I think I contribute most by just showing people our hospitality. As soon as you enter, you get free chai (tea). That’s how it is in our part of our world: we greet all guests who come to our home with chai. We do the same thing here at my restaurant. Anybody who can’t afford to pay is still welcome to eat. If anybody says I don’t have money but I am hungry, can you give me food, we do.

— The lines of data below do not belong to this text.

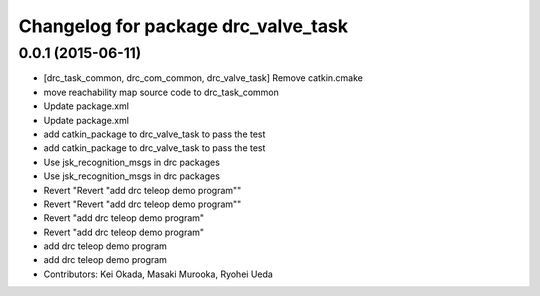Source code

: ^^^^^^^^^^^^^^^^^^^^^^^^^^^^^^^^^^^^
Changelog for package drc_valve_task
^^^^^^^^^^^^^^^^^^^^^^^^^^^^^^^^^^^^

0.0.1 (2015-06-11)
------------------
* [drc_task_common, drc_com_common, drc_valve_task] Remove catkin.cmake
* move reachability map source code to drc_task_common
* Update package.xml
* Update package.xml
* add catkin_package to drc_valve_task to pass the test
* add catkin_package to drc_valve_task to pass the test
* Use jsk_recognition_msgs in drc packages
* Use jsk_recognition_msgs in drc packages
* Revert "Revert "add drc teleop demo program""
* Revert "Revert "add drc teleop demo program""
* Revert "add drc teleop demo program"
* Revert "add drc teleop demo program"
* add drc teleop demo program
* add drc teleop demo program
* Contributors: Kei Okada, Masaki Murooka, Ryohei Ueda
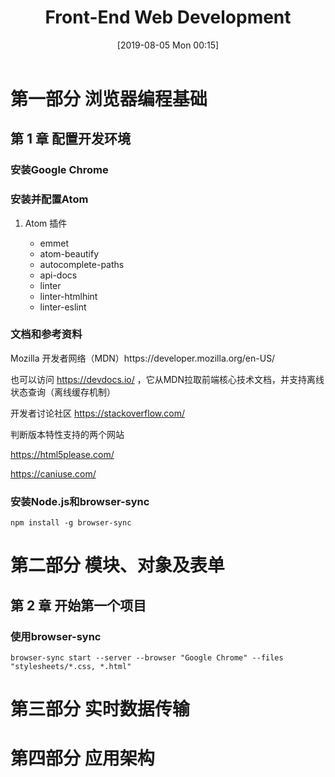 #+TITLE: Front-End Web Development
#+DATE: [2019-08-05 Mon 00:15]
#+OPTION: toc:nil

* 第一部分 浏览器编程基础

** 第 1 章 配置开发环境

*** 安装Google Chrome
*** 安装并配置Atom
**** Atom 插件

+ emmet
+ atom-beautify
+ autocomplete-paths
+ api-docs
+ linter
+ linter-htmlhint
+ linter-eslint

*** 文档和参考资料

Mozilla 开发者网络（MDN）https://developer.mozilla.org/en-US/

也可以访问 https://devdocs.io/ ，它从MDN拉取前端核心技术文档，并支持离线状态查询（离线缓存机制）

开发者讨论社区 https://stackoverflow.com/

判断版本特性支持的两个网站 

 https://html5please.com/ 

 https://caniuse.com/

*** 安装Node.js和browser-sync

#+BEGIN_EXAMPLE
npm install -g browser-sync
#+END_EXAMPLE

* 第二部分 模块、对象及表单

** 第 2 章 开始第一个项目

*** 使用browser-sync

#+BEGIN_EXAMPLE
browser-sync start --server --browser "Google Chrome" --files "stylesheets/*.css, *.html"
#+END_EXAMPLE

* 第三部分 实时数据传输

* 第四部分 应用架构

Apart from this, anyone who comes and asks can you help with a charity fundraiser or contribute a gift card or a dish, we do that. We share our profits across many causes– towards nonprofits here in America and in other parts of the world. For instance, we contribute to ACLU, Planned Parenthood, NPR/KQED, as well as nonprofits for the ethical treatment of animals. In Pakistan, India, and elsewhere, we contribute to a lot of education initiatives, especially, girls’ education; also to Doctors without Border and Heifer International. Any chance I get to contribute, I do that.
I was featured in and contributed to the Immigrant Cookbook. The Immigrant Cookbook came out in 2018 and its tagline was ‘Recipes That Make America Great”. It covers these famous American chefs who are all immigrants. And I was the only Pakistani, and I think, one of only two Muslim chefs in it. Getting out and showing that how you’re contributing to society and how you don’t consider yourself an outsider, is important. I don’t consider others as “the other’” and I don’t want anyone to consider me as an outsider or “the other”. We are all Americans.
I think immigrants bring different cuisine, different ways of life, different mindsets, different ideas from a different parts of the world. It all adds color and texture to the fabric of America.